(REQUIRED WORK):
a. According to the "Instruments of Torture" essay, in what year did the writer start working as a submissive at a commercial dungeon?
b. Decide whether each statement agrees with the "Instruments of Torture" essay. Answer yes or no, and quote the deciding words.
(i) The writer's first exposure to riding crops came from 9 ½ Weeks.
(ii) The handcuffs on the dungeon's equipment wall were electric pink.
(iii) The movie version of 9 ½ Weeks came out before the memoir.
c. Write a continuation of the "Instruments of Torture" essay, starting after its final paragraph.
═══ SOURCE EXTRACT ═══
Instruments of Torture
When I began working as a submissive at a commercial dungeon in 2013, Fifty Shades of Grey was topping (pun intended) the bestseller lists—but my own interest in BDSM had begun many years before Christian Grey made floggers and riding crops a part of pop culture.
My introduction to riding crops came from the cult classic 9 ½ Weeks, which I discovered and devoured in college, almost a decade before I made it to the dungeon. In both the 1978 memoir and the 1986 movie, there’s a scene where sadistic John takes his lover Elizabeth to a hunting store. In full view of the shopkeeper, he tests out a riding crop on Elizabeth’s thigh. In the movie, it’s the sound that stuns: John swings the crop through the air till it sings a threat and then lands—smack—on Elizabeth’s thigh.
When I saw that scene in my early twenties, I wanted nothing more than to know how that crop would feel against my own flesh. There were other books and movies too: Belle de Jour and Story of O, where the heroines endured the lashes of whips that excited and terrified in equal measure. These women were submissive, but they seemed strong and courageous, too. They transgressed the norms of their societies, seeking pain and sensation and sex, not caring if their safe, respectable lives were upended in the process. I wanted to be like these women, but for a long time I lacked their courage. I also lacked that combination of knowledge and luck—of knowing where to go and meeting the right person at the right time—that would have allowed me to satisfy my desires in a pre-50 Shades world.
I was turned off, too, by the side of BDSM that seemed outlandish, by turns intimidating and ridiculous: pink-fur-wrapped handcuffs, menacing leather masks, spiked collars. That was the side I saw after 50 Shades took off, the symbols of BDSM suddenly gone mainstream, and all that paraphernalia only made me feel more unsure. At the same time, the fact that BDSM was suddenly front-page news helped me to find a dungeon, right in my own city—a place where I could get a job as a submissive, and finally experience what I’d watched and read about for so long.
At the dungeon, silly fur-wrapped handcuffs did hang on our equipment wall, although ours were leopard-printed and tiger-striped, not electric pink. But so did countless other objects, some strange and others perfectly ordinary, now allowed to transgress their normal uses. It quickly became clear that these implements, whether they seemed scary or silly from the outside, transformed into something else entirely once you’d felt them against your own bare flesh.
═══ LISTING ═══
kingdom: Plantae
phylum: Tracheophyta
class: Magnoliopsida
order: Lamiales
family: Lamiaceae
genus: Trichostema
═══
(TASK RESPONSES):
a. 2013

b.
(i) Yes: "My introduction to riding crops came from the cult classic 9 ½ Weeks"
(ii) No: "ours were leopard-printed and tiger-striped, not electric pink"
(iii) No: "the 1978 memoir and the 1986 movie"

c.
So let me give you the tour…
These were the implements I considered the silliest when I started working at the dungeon. There was a reason we called them toys, right? A round or rectangular leather object that looked like something you’d use to play Ping-Pong, repurposed to smack a butt? They brought to mind bad jokes about BDSM from TV shows I’d seen over the years. If I was going to be spanked, I wanted it to feel real, an act brought on by a sudden passion, a need that could only be fulfilled by a hand or whatever real-life object might be nearby—a hairbrush, a belt. The word “passion,” after all, comes from the Latin for “to suffer.” In my mind, at least, passion and punishment were intimately connected.
But it turned out that, once I was submitting, I didn’t much care what I was getting hit with. I couldn’t see the implement attacking me from behind, anyway.
Wood paddles were another story. Once I’d been at Medusa’s a few months and was approved as a heavy player—“heavy” meaning I could take pain and bruising, and having nothing to do with my size—I could bring the giant wooden fraternity paddles into session. Some of these were imprinted with bold Greek letters, others with less-authentic proclamations of “BAD GIRL.” No matter what they said, a hard whack with one left a raw, splintery sort of pain that lingered like a sunburn, and turned my skin about as deep a shade of red. But the wood was a symbol of sorts: wielding or submitting to those implements meant you were tough.
Side note: There was an actual Ping-Pong paddle among the toys at Medusa’s as well. It stung much more than you would expect, for something I used to fling a white plastic ball around as a child.
Since Fifty Shades of Grey had become a bestseller about a year before I came to Medusa’s, riding crops might have become the symbol of BDSM. Barnes & Noble seemed to have sprouted an entire section of books with a single riding crop on the cover, perhaps accompanied by a collar or a strand of pearls. Maybe the appeal was in the sleek elegance of the implement, that long black stem flowering into a single leather petal. Maybe it was the fact riding crops were intended to be used on animals rather than people. They brought to mind groomsmen in old-fashioned formal wear, coats with long tails, like the opening scene of Belle de Jour.
But how did the riding crop feel? Used lightly and repetitively, it flitted across my skin like an irritating fly. Harder, it was a flash of fire, a ghost of a brand. Early on in my submissive career, I made the mistake of allowing a client to use it—full strength—on my pussy, over my underwear. It felt like my womb snapped in two. One of the rare forms of pain that, in those early years, I truly disliked.
I was always a little scared of riding crops after that.
Canes, like paddles, didn’t appeal to me too much at first. They were meant for disciplining schoolboys in England, or criminals in Singapore, as far as I knew. Nothing to do with the passionate, clandestine sort of punishment I imagined. But I soon discovered that at the dungeon, these slim, snappy lengths of wood, with their painted handles or looped ends that resembled an ordinary walking cane, held a special significance. Only heavy players were allowed to use canes, and for each true, full-strength stroke, a client had to pay a ten-dollar “caning fee.” This led to a few magical sessions where I made a hundred dollars in ten minutes, although that didn’t happen nearly as often as I would have liked.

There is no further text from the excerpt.